Bremen/München – Es war ein Jubiläumsspiel, ein Solidaritäts- und Friedensspiel, das in der Ukraine, so DFB-Präsident Bernd Neuendorf „von den Soldaten an der Front übers Handy“ verfolgt wurde. Der frühe Montagabend, der aus dem Bremer Weserstadion in die Fußballwelt strahlte, hatte seine löblichen Aspekte. Was das 1000. Länderspiel einer deutschen Nationalmannschaft jedoch nicht bot: die erhoffte Schubkraft für das Projekt Heim-Europameisterschaft, die in gut einem Jahr beginnt. Wie will man gegen die kontinentale Elite bestehen, wenn man gegen die mittelklassige Ukraine, bei der derzeit alles Improvisation ist, eine solch malade Abwehrleistung bietet? Dass es mit einem 3:3 nach 1:3-Rückstand nicht eine Niederlage setzte, war England-Legionär Kai Havertz zu verdanken, der den Schlussspurt orchestrierte: Er erzielte das 2:3 und holte den Strafstoß heraus, den Joshua Kimmich in der Nachspielzeit zum 3:3 verwandelte. „Kai“, lobte Bundestrainer Hansi Flick, „hat sich zweimal hervorragend durchgesetzt.“
Am Ende konnten die Spieler dann doch noch entspannt an den Tribünen vorbeiflanieren. Die Stimmung hatte schon zu kippen gedroht beim ersten Länderspiel an der Weser seit elf Jahren. Das Publikum sehnte sich laut seinen SV Werder herbei, als der DFB-Auswahl einen Abwehraussetzer nach dem anderen unterlief. Von „individuellen Fehlern“ sprachen sowohl Flick als auch Torhüter Kevin Trapp, der der Haupt-Leidtragende war. „Wir waren dann nicht mit breiter Brust unterwegs. das Spiel hat die Verfassung der Mannschaft gezeigt“, analysierte der Bundestrainer.
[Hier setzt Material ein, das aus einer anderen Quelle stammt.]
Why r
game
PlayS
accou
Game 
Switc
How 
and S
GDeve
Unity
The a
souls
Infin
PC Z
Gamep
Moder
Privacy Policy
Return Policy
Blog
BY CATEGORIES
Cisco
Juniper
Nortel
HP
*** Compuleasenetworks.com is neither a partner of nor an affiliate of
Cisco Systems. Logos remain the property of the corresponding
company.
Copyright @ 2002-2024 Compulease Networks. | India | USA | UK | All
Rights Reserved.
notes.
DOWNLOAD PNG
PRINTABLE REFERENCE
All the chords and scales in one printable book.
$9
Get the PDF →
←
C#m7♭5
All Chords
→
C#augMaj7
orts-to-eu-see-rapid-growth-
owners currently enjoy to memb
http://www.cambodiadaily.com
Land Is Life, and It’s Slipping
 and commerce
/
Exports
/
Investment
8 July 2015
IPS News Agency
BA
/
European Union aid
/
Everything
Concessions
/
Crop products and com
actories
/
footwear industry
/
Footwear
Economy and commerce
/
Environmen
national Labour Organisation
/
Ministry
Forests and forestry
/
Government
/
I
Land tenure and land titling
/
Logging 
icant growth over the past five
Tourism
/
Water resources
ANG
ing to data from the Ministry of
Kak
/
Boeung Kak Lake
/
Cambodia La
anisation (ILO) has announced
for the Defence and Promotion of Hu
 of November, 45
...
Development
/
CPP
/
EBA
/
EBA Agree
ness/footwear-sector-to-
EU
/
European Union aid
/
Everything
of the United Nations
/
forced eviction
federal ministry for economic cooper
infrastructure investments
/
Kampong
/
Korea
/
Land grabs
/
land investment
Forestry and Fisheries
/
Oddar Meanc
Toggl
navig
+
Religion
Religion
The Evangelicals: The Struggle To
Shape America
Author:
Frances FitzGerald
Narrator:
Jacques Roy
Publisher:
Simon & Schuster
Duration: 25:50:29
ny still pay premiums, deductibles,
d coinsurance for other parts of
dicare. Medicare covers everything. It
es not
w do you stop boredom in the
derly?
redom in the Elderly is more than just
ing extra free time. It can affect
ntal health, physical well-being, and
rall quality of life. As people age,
Angefangen hatte es gut, mit einem frühen 1:0 (6. Minute), das vor allem das Verdienst des Dortmunders Marius Wolf war, aber offiziell dem abfälschenden Knie von Local Hero Niclas Füllkrug zugerechnet wurde. „Wir hatten noch drei, vier Hundertprozentige“, rechnete sich Kevin Trapp aus 100 Meter Entfernung die Offensivleistung seiner Kollegen deutlich zu schön. In den Angriffsbemühungen unterliefen den Deutschen bereits die Fehler, die die ukrainischen Konter einleiteten – mit denen die Dreierabwehrkette von Hansi Flick auseinandergespielt wurde. Rüdiger, Schlotterbeck und Ginter wurden überspielt und überlaufen, von Viktor Tsygankov vom spanischen Erstligisten FC Girona, der fürs 1:1 (18.) und 1:3 (56., nach dramatischem Fehler von Ginter) sorgte, und von Mykhailo Mudryk vom FC Chelsea, der am zweiten Treffer der Gäste beteiligt war, das letztlich als Eigentor von Antonio Rüdiger auf den Spielberichtsbogen kam. Der deutsche Abwehrchef hob ratlos die Hände. Im Verlauf der zweiten Hälfte kehrte Flick zum konventionellen 4-3-3-System zurück, in dem das Team sich wohler fühlt.
„Das Spiel hatte sich gut angefühlt – bis zu den saudummen Gegentoren“, bilanzierte Joshua Kimmich mit ernster Miene. In die Pause ging es mit dem aufmunternden Erlebnis, dass Leroy Sané mit einem Freistoß an die Latte nahe am Erfolg war. Kimmich: „Für die zweite Halbzeit hatten wir uns vorgenommen, die Fehler abzustellen – doch das dritte Tor entsteht wieder aus einem. Die letzten 15 Minuten waren wir wieder druckvoller und konnten uns belohnen.“
Die Moral war okay, doch die Fehlerquote in der Rückwärtsbewegung lastet auf der Mannschaft, und man kann nicht so milchmädchenhaft rechnen wie Kevin Trapp, „dass wir auf einem guten Weg sind, wenn wir die Fehler abstellen“. Gelingt seit ungefähr dem 990. Spiel einfach nicht mehr.